POUR CES MOTIFS, LE TRIBUNAL :

[11]           REJETTE la demande de moyen déclinatoire présentée par la défenderesse;

[12]           AVEC FRAIS de justice contre la défenderesse.

 

 

 

 

 

__________________________________

ALAIN MICHAUD, j.c.s.

 

 

Me Élodie Drolet-French

Jean-François Bertrand Avocats inc.

1394, avenue Maguire, bureau 200

Québec (Québec) G1T 1Z3

Pour les demandeurs

 

Me Imane Melab

Arsenault Dufresne Wee Avocats

3565, rue Berri, bureau 240

Montréal (Québec) H2L 4G3

Pour la défenderesse

 

 

Date d’audience :

 17 février 2022

 


[1]  Selon la publication Instagram P-11.

[2]  Dénonciation du moyen déclinatoire, paragr. 2.

[3]  Id., paragr. 3.

[4]  Corporation Capital Kilkenny c. IOS Services géoscientifiques inc., 2013 QCCA 1354, paragr. 8.

[5]  Tel qu’il appert de la simple lecture du paragraphe 42 (2) C.p.c., et sans nul besoin de référer à la jurisprudence rendue sur le sujet.
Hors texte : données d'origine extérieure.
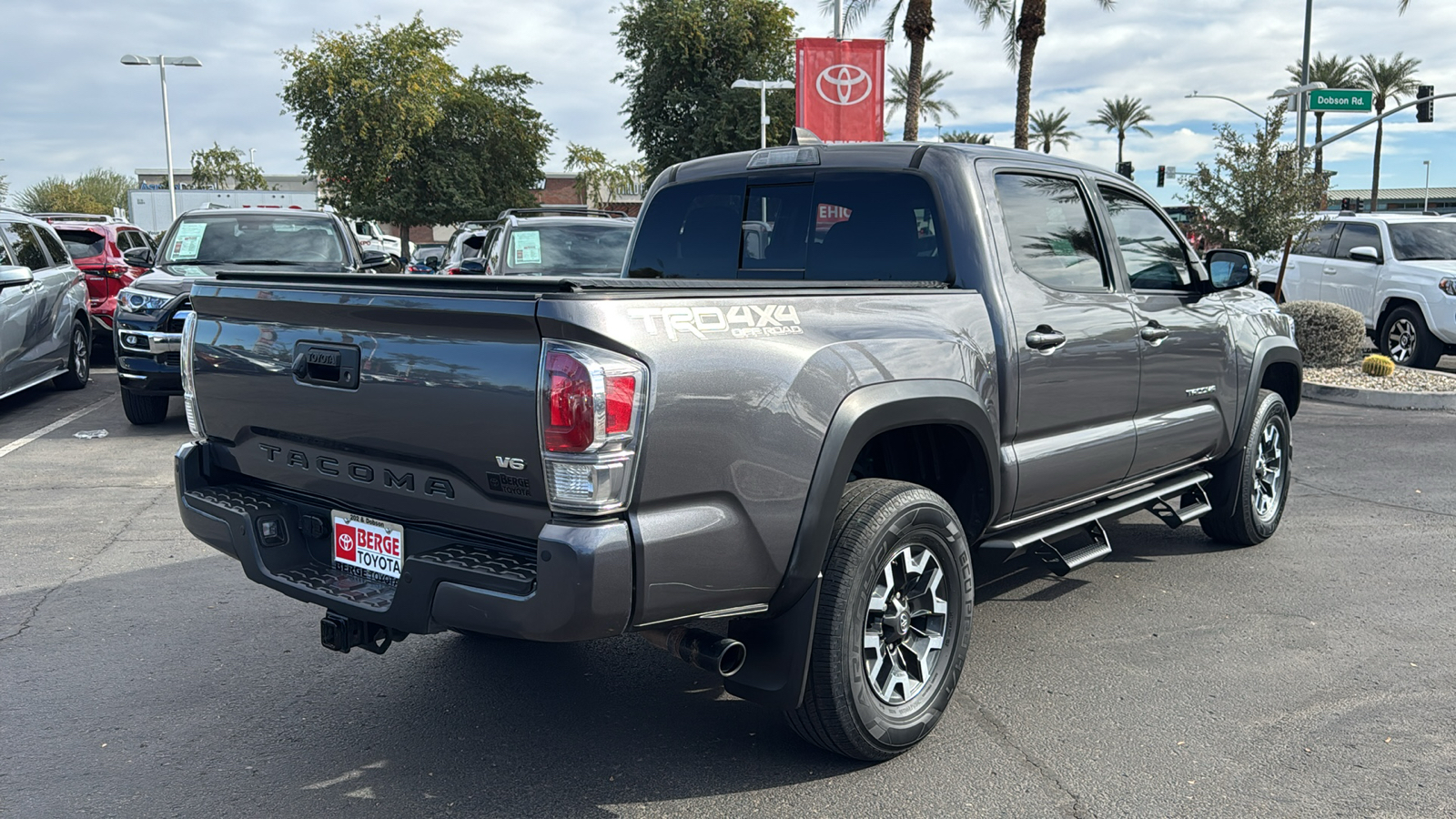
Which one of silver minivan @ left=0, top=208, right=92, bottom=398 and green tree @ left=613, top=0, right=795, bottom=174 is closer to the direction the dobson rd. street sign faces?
the silver minivan

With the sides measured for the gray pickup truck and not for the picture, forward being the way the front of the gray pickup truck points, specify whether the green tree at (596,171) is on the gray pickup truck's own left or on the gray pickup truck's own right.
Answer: on the gray pickup truck's own left

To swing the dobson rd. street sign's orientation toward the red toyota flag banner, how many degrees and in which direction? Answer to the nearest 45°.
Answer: approximately 45° to its right

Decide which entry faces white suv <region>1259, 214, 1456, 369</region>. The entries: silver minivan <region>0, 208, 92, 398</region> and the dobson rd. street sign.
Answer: the dobson rd. street sign

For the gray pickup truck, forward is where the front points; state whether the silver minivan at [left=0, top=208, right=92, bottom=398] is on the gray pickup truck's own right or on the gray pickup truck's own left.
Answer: on the gray pickup truck's own left

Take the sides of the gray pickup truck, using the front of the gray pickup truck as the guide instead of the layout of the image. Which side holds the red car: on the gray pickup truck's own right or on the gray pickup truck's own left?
on the gray pickup truck's own left

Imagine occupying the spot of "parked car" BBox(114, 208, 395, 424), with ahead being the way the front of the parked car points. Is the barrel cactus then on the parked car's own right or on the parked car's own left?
on the parked car's own left

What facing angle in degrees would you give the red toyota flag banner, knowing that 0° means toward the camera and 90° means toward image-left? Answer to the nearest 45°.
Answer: approximately 0°

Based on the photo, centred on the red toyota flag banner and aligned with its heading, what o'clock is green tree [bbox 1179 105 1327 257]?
The green tree is roughly at 10 o'clock from the red toyota flag banner.

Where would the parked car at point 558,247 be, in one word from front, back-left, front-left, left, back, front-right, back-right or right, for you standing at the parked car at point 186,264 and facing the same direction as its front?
left

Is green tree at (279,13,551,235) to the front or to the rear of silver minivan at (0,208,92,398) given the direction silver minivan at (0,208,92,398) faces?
to the rear

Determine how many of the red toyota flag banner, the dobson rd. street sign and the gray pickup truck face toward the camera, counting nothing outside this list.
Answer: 2

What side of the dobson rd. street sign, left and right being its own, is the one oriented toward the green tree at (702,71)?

[6]  Selon les Commentaires de la ministre de la Justice, repris par le juge Jocelyn-F. Rancourt dans Bergeron c. Écomaris, 2016 QCCS 546, paragr. 29.

[7] S’agissant simplement, pour le Tribunal, de vérifier si la juridiction choisie constitue l’un des lieux où le préjudice s’est manifesté.

[8]  Groupe TVA inc. c. Boulanger, 2020 QCCA 1575, paragr. 50 et 51.